Todos los comentarios (21)
  • I liked Windows Home Server. One of the features was it would let you do essentially bare-metal backups of windows PCs. It ran a PXE boot server, so if you have a hard drive failure on your laptop or desktop, you could replace the drive, boot from the network, and do a bare-metal restore of any of the backups you'd made (not necessarily the latest one if you didn't want to). It made that level of backup easy for even non-technical people.
  • So many of those old atom processors were crazy slow even when they were new. I'm impressed that you got it to do much of anything. Now I'm looking forward to the upgrade!

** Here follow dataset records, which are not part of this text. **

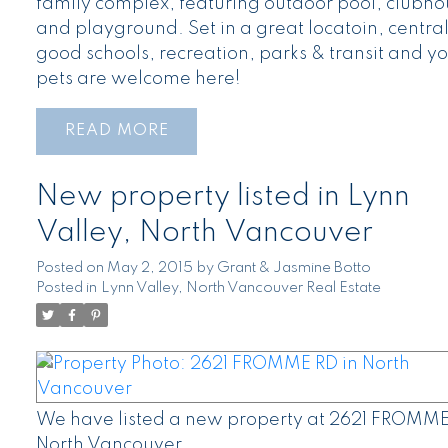
family complex, featuring outdoor pool, clubho
and playground. Set in a great locatoin, central
good schools, recreation, parks & transit and y
pets are welcome here!
READ
New property listed in Lynn
Valley, North Vancouver
Posted on
May 2, 2015
by
Grant & Jasmine Botto
Posted in
Lynn Valley, North Vancouver Real Estate
We have listed a new property at 2621 FROMME
North Vancouver.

  • system didnt boot when motherboard out is because of the chasis intrusion built into some prebuilts they do not like to turn on outside the chasis
  • @LeoLijo
    I cant wait for the upgrade video
  • you hit the jackpot with this, generic nas cases are more than that, all you need is a nice little itx board, and some drives, and its go time....
  • Oh my god, i have the same designed desktop from that period when we got it in 2009, seeing a nas with that same look is wild!
  • I would slap a PCIe to NVME (or M.2 SATA for compatibility) adapter into that slot, and use that as a boot disk to reclaim that 4th drive bay :)
  • some old systems don't have a bios screen I learned the hardway..
  • I miss Windows Home Server. When I was in the military I had a home server that I could use to access my media library at home while I was deployed overseas. It was awesome.
  • @lars2k1
    That hostname though.. "asspire" probably describes it best😂
  • @davidg5898
    Looking forward to your upgrade video to compare/contrast with my own modded H340. I use it as a test NAS -- trying settings/plugins/containers before deploying to my real NAS so I don't eff up the system I rely on! The upgraded H340 is a great little 4-bay NAS with such a tiny footprint. The bog standard ITX tray and flex PSU mount made it seems like it would be an easy upgrade. Splicing molex/SATA power connectors onto the original backplane connector was simple, too. The real "fun," as I'm sure your discovered, was decoding the proprietary pinouts -- and discovering that the backplane needs an extra +5V line (that I tapped from the new MB's USB headers). Unfortunately, some of the front panel functions are GPIO controlled, so those remain unavailable. Same with the individual drive LEDs unless you use an HBA card (I wish Acer made the LEDs come off the backplane instead of the MB, but they wanted to go all fancy with the bicolored LEDs to also give SMART status instead of just having simple activity LEDs).
  • @Aruneh
    Windows Home Server was pretty darn cool for its time, you should try and explore it some day. Not useful at all today though.. My first homeserver was an HP EX475 and that thing ran for years before I replaced it. I still have it, but it runs Ubuntu now and is just for backups.
  • Man I can't wait for the upgrade. For only $60 with a FlexATX psu, drive cages and backplane included that's an absolute STEAL for the case alone! I'd still be curious too if the poor atom CPU would be good for anything like a custom network switch or router with that PCIEx4 slot.
  • @hateWinVista
    These ancient Atom processors predating Silvermont(J1900, N3150 etc) are somewhat useful if one is paranoid about CPU backdoors, as they don't even support out of order exceution and speculative execution. Though you would want something like D510 as you get 2x performance from dual core, which seems to finally arrive on H342. The case looks very tempting for modding, though flex atx power supply might be a PITA to manage.
  • Windows Home Server didn't support raid att all, it added all disks as a pool more like jbod, but it still was a interesting OS, I used it from release to eol but had a more powerful system, there was program so you could rip your cds and dvds if you had an optic drive, no need for monitor or keyboard, when you insert a CD, it automatically been riped and data downloaded, all settings done from client, then it just worked
  • @BrianThomas
    Wow. This channel is growing fast. You're doing something right
  • @chrisa-wr2kw
    Oh, I have one of these. I put in a 4th gen intel into it years ago. Had to splice in a wire off the backplane to one of the orange (3.3v?) lines on the atx connector for the backplane to function.